Speech encompasses verbal, written or printed words, and such speech is deemed hateful if it is threatening, abusive or insulting. “Hate” is further defined by art 222A of the Criminal Code as behaviour demonstrated in an act that shows hostility, aversion and contempt to the victim because of the protected characteristics. That’s ostilità, stmerrija and disprezz in Maltese. If present, it increases the punishment by one or two degrees, so from the indicated range of six to  months imprisonment, this could go up to three years.

So hate speech is not simply gossip, which is tantamount to spreading information that might or might not be truthful. While one understands that the triggering behaviour might be vengeful, it’s still miles away from the offence of hate speech. 

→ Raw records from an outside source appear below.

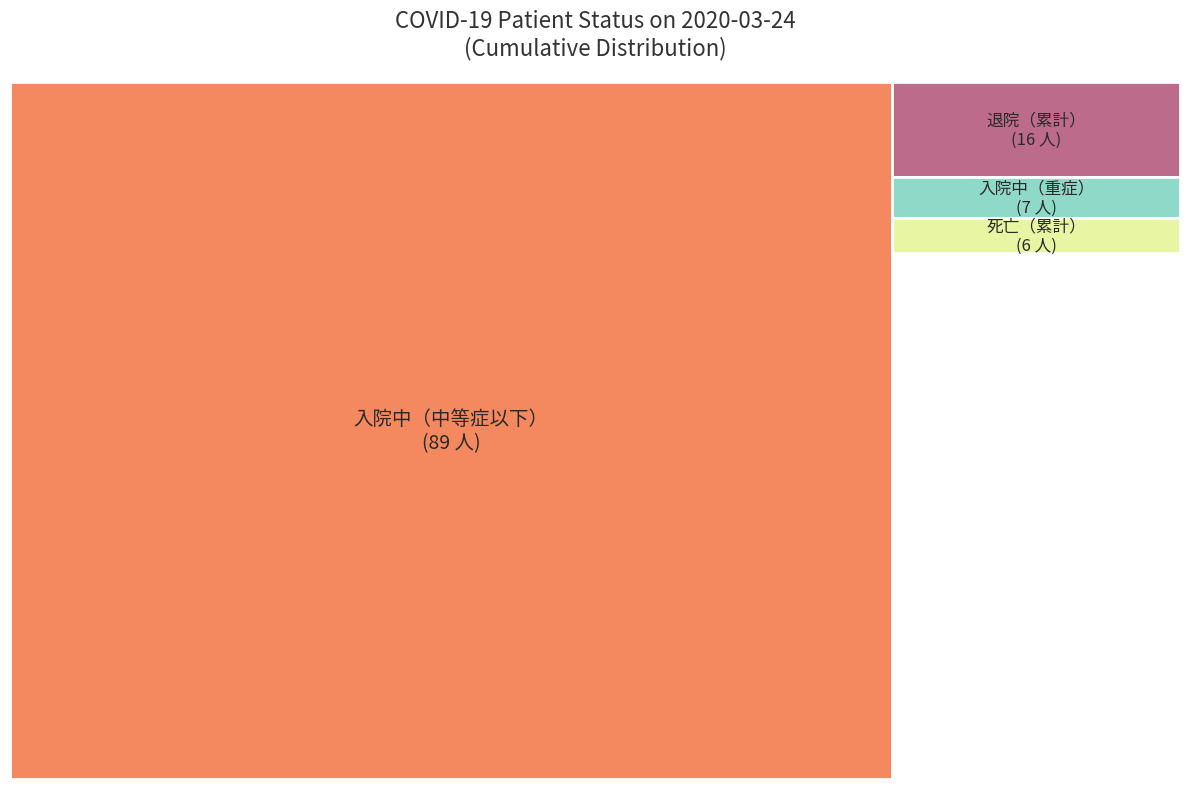

Is it true that 2020-03-20 is 1% of the pie?

False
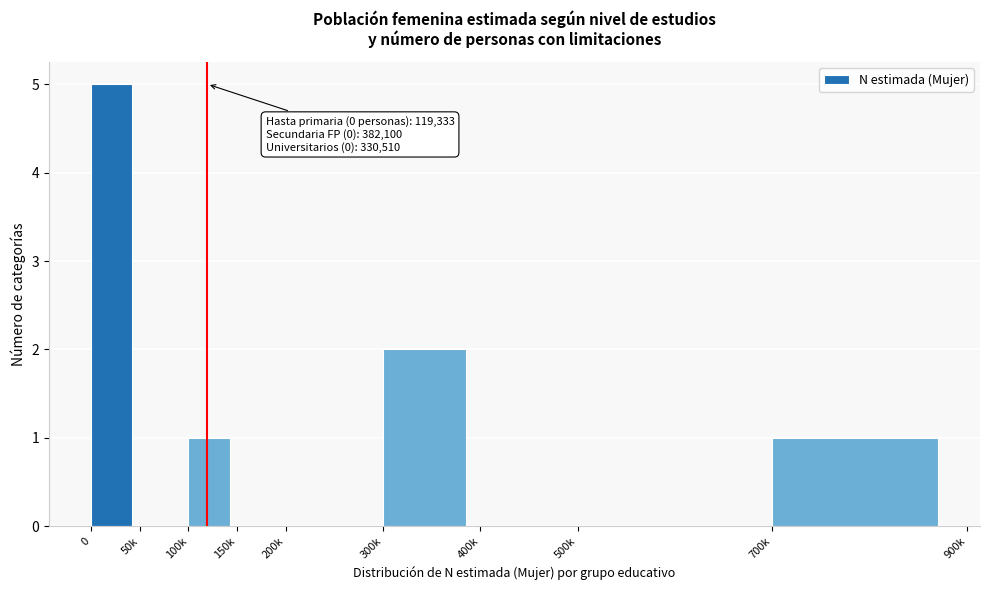

Reading left to right, what are all the values shown in this chart?

0=5	50k=0	100k=1	150k=0	200k=0	300k=2	400k=0	500k=0	700k=1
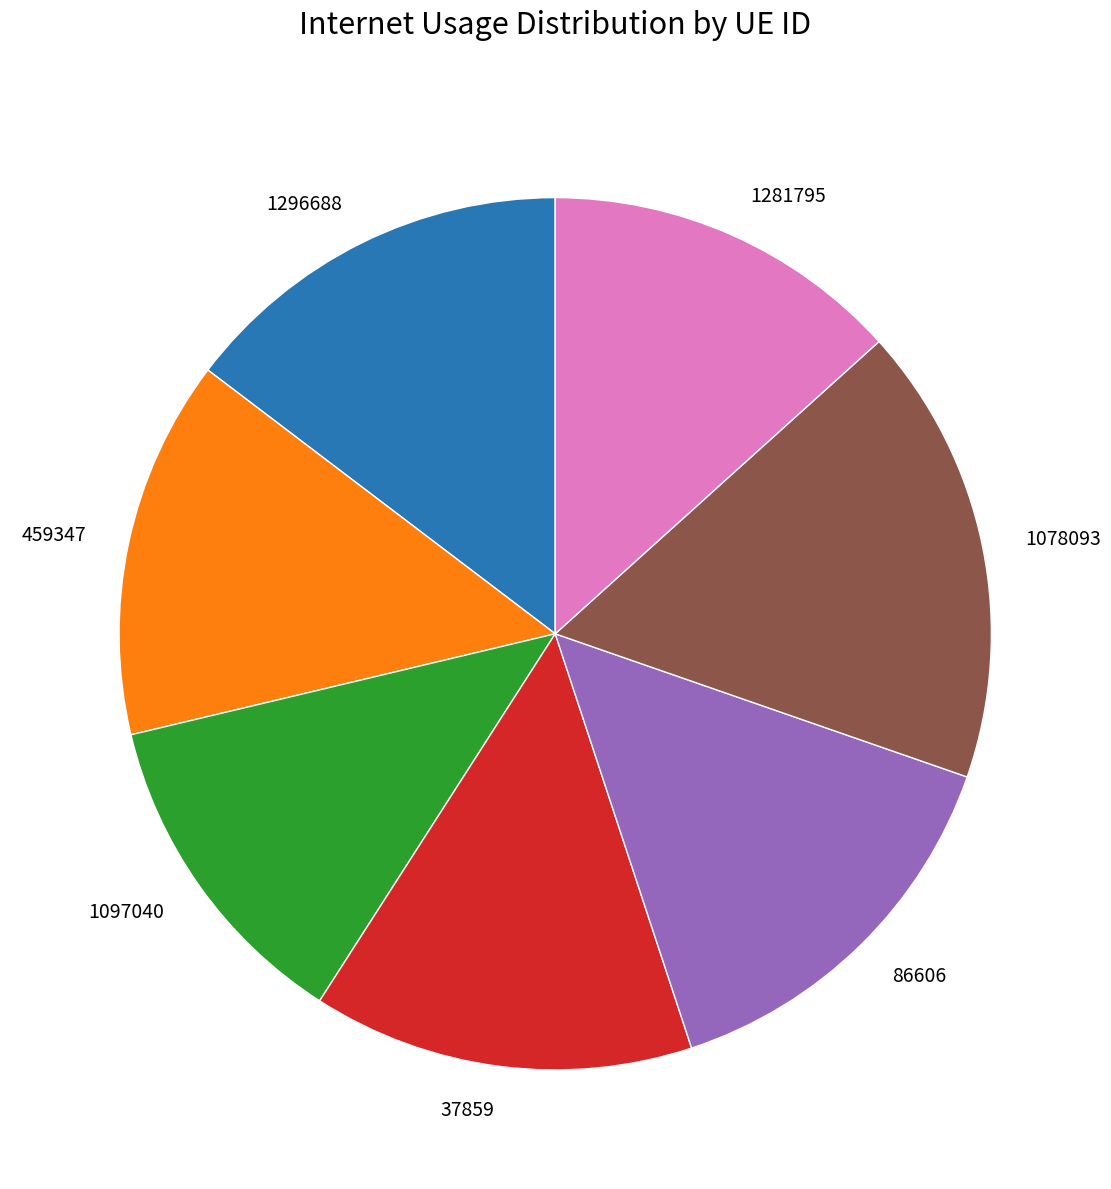

Does 1296688 represent more than half of the total?

No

There are other separate offences related to hate speech: condoning, denying or grossly trivialising genocide, war crimes or crimes against humanity that would disturb the public order, as well as aiding and abetting the same and forming organised groups to perpetrate such offences. This carries between eight months to two years imprisonment, which would increase to four years if aggravated.

As a parent of a child with disabilities and who is a wheelchair user, it is perplexing that it took so long to include disability as a protected characteristic. The closest one got to this protection is through the politically incorrect and utterly insulting wording of the law itself in in art. 339(1) (n) of the Criminal Code: whosoever “annoys, vexes or scoffs at any imbecile, aged, crippled, feeble or deformed person”. In Maltese it looks just as bad: kulmin idejjaq, jagħti fastidju jew jiddieħek b’nies  boloh, xjuħ, magħtubin, mifluġin jew immankati. It’s puzzling how no one has changed that part of the law, written as far back as 1854, and how this kept passing unnoticed through the disability and mental health toll gates in spite of the recent years of awareness. Protection was awarded through a contravention. One wonders at how effective this has ever been.

The amendments to Bill 235 are welcome but there’s still more to do. How about the carers of disabled and of elderly persons? To think that the bearers of disability and old age are the only targets is short-sighted. As a parent I have faced instances in the playground, at cafeterias, and even while trying to use the designated parking spaces for the disabled, of acutely offensive speech. The narrative is just as bad: that my daughter’s disability is my fault as a mother, that as a woman I surely had no idea of how to give proper birth and that I needed to have my child exorcised because the Bible speaks of sins of the fathers.

Does Bill 235 protect a designated carer, who is attacked, directly and/or indirectly, by hate-induced speech? It is immoral, but it does not look like it is illegal yet.